DMV Considering Flawed Robot Car Rules; Deployment Should Not be Allowed

The current California regulations covering testing autonomous vehicles have set the standard for the nation by promoting innovation while protecting the safety of our highways.   Unfortunately, the Department of Motor Vehicles has proposed new rules covering testing of robot cars without steering wheels as well as the deployment of autonomous vehicles for public use.

The rules covering testing could be enacted with amendments, but the deployment rules are premature and should be withdrawn.

The new regulations are the subject of a DMV hearing at 10 am Tuesday in Sacramento. The proposed deployment regulations are fundamentally flawed because they rely on the federal government to set enforceable safety standards for autonomous vehicles.

But there is no federal safety standard specifically governing autonomous technology and the National Highway Traffic Safety Administration’s policy amounts to asking automakers voluntarily to please drop a letter in the mail that says, “yes, we thought about these issues.”  The status of federal policy is now even murkier with the Trump Administration’s uncertain approach to the issue.  As yet, President Trump has not even bothered to nominate a NHTSA administrator.

California set the standard for safe testing of autonomous vehicles with the regulations enacted in 2014.  Safety was the primary consideration and the DMV recognized the importance of transparency in both the regulation and its implementation.

Developers of autonomous vehicles have wrongly claimed that regulations thwart development of the technology, but that is clearly not the case when 30 companies have obtained permits to test their robot cars here and the state is the center of AV activity.

As the department moves toward enacting regulations covering testing of robot cars without drivers and the deployment of self-driving vehicles, both with and without human drivers, it is appropriate that the new regulations are offered in two separate articles, Article 3.7 and Article 3.8.

Testing regulations, Article 3.7,  with some key amendments could be implemented and continue to provide reasonable safeguards for testing.  For instance an amendment should require that companies be required to show that municipalities have given approval for testing of robot cars without steering wheels and test drivers in their respective jurisdictions.

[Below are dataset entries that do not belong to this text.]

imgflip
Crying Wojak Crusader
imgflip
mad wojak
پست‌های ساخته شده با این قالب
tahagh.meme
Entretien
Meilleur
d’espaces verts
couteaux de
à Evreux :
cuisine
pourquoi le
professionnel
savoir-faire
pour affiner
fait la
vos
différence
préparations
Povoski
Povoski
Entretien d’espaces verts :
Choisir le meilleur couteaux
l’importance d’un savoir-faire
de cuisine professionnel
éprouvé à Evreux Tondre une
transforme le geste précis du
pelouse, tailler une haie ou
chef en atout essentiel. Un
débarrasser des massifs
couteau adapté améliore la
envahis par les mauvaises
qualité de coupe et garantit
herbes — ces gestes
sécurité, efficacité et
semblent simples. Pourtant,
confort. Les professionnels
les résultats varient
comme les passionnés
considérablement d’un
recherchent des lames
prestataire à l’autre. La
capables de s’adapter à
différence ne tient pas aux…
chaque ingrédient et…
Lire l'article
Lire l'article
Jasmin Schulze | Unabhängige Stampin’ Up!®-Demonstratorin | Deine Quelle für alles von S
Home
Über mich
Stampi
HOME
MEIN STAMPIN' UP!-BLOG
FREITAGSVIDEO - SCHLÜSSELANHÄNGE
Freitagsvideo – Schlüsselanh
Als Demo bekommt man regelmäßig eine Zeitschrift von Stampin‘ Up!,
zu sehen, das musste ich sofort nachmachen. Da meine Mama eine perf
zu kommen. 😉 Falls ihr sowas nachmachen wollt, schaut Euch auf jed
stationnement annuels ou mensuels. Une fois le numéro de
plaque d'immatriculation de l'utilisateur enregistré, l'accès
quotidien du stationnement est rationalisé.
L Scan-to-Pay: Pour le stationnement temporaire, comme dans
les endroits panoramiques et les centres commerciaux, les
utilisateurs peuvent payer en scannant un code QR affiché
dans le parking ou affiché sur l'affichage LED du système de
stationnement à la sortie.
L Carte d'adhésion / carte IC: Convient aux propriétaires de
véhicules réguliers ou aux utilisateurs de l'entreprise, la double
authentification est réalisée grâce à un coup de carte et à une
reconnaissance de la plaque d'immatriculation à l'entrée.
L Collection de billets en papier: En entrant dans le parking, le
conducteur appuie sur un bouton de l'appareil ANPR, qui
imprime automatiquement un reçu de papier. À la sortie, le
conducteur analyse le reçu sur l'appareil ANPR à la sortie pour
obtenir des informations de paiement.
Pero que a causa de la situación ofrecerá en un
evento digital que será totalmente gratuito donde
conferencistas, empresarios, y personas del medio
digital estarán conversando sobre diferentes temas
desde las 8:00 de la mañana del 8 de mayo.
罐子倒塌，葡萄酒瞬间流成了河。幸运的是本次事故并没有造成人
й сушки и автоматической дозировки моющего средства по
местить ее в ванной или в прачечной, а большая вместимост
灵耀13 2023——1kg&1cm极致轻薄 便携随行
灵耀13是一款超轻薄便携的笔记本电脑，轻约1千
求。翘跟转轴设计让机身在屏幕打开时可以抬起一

Another import provision of the proposed regulations is a section that would prevent manufacturers from using terms to describe a vehicle that would lead people to believe it is autonomous when it is not.  This is an important protection. Tesla’s “Autopilot” has killed two people who likely thought their Level 2 car was more autonomous than was actually the case.

However, deployment of robot cars and enacting Article 3.8 is premature and irresponsible. The proposed regulations rely on federal safety standards.  There are none.  Regulations that rely on a foundation that simply does not exist are little more than a meaningless house of cards.